**EXERCISE:** Quote the whole listing exactly. Leave the pictures out of your copy.
───── RECORDS SHOWN
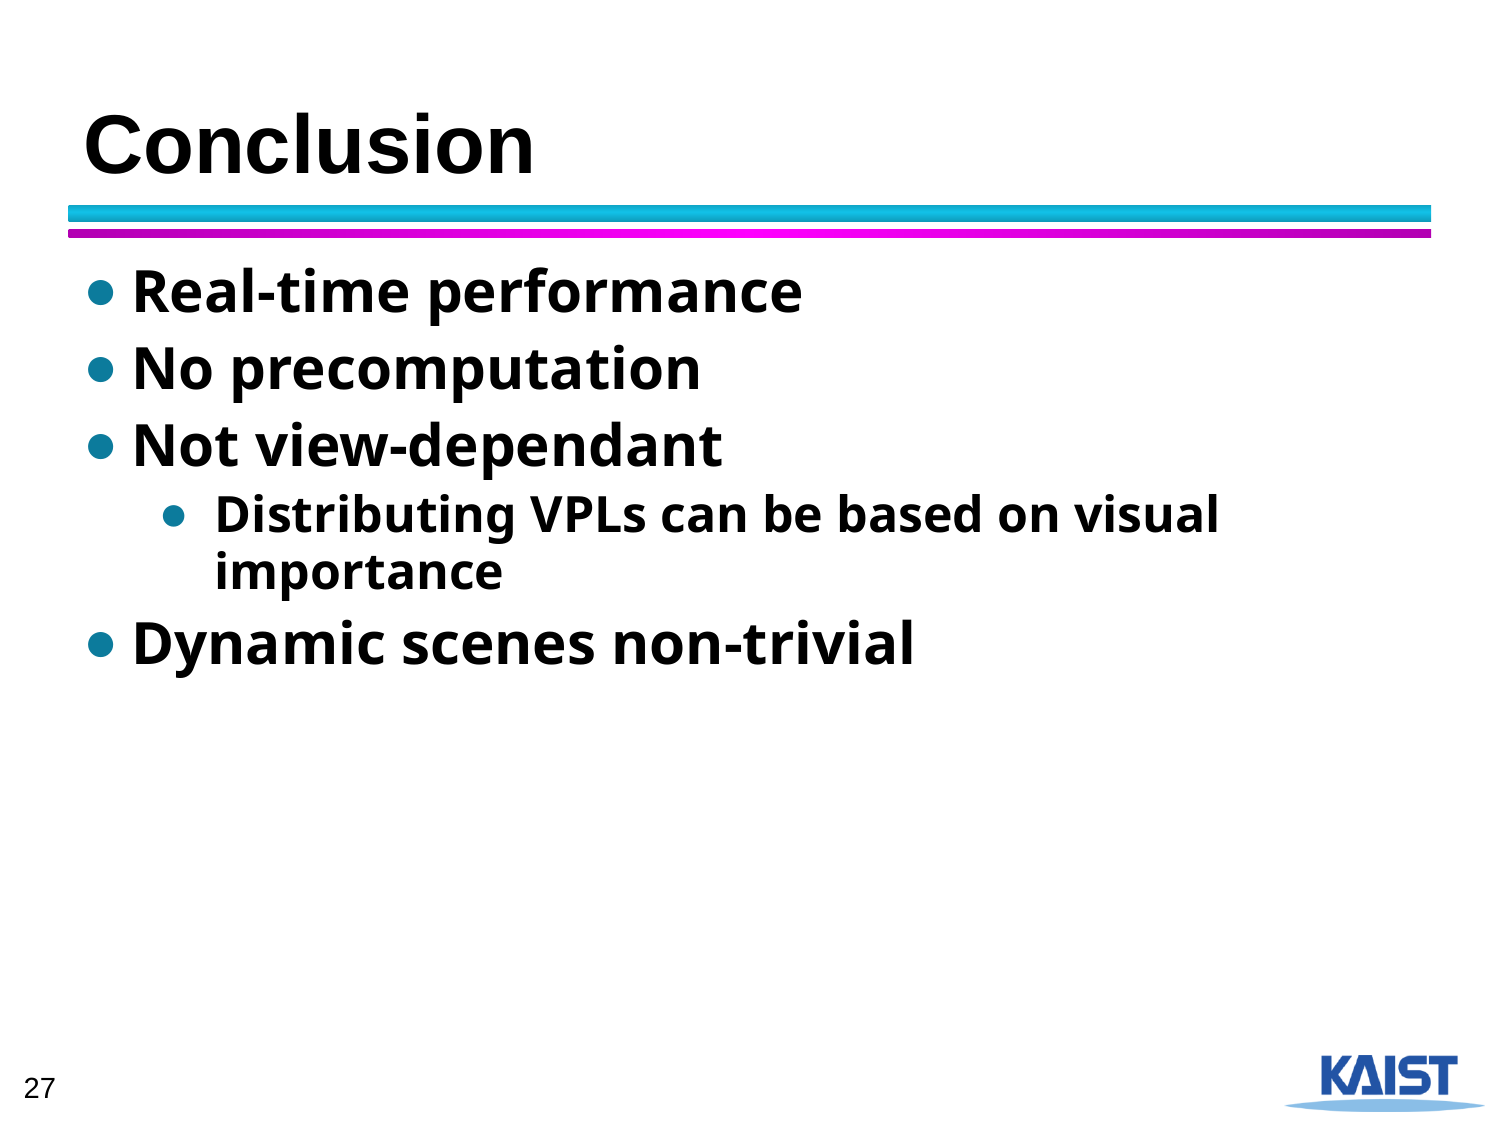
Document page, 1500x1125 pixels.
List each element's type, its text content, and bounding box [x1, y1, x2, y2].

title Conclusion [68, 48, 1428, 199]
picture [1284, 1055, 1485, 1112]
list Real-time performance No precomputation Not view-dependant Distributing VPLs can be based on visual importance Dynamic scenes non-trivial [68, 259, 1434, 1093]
──────────
**YOUR SOLUTION:**
Document page, 1500x1125 pixels.
List each element's type, its text content, and bounding box [x1, y1, x2, y2].

title Conclusion [68, 48, 1428, 199]
picture [1284, 1055, 1485, 1112]
list Real-time performance No precomputation Not view-dependant Distributing VPLs can be based on visual importance Dynamic scenes non-trivial [68, 259, 1434, 1093]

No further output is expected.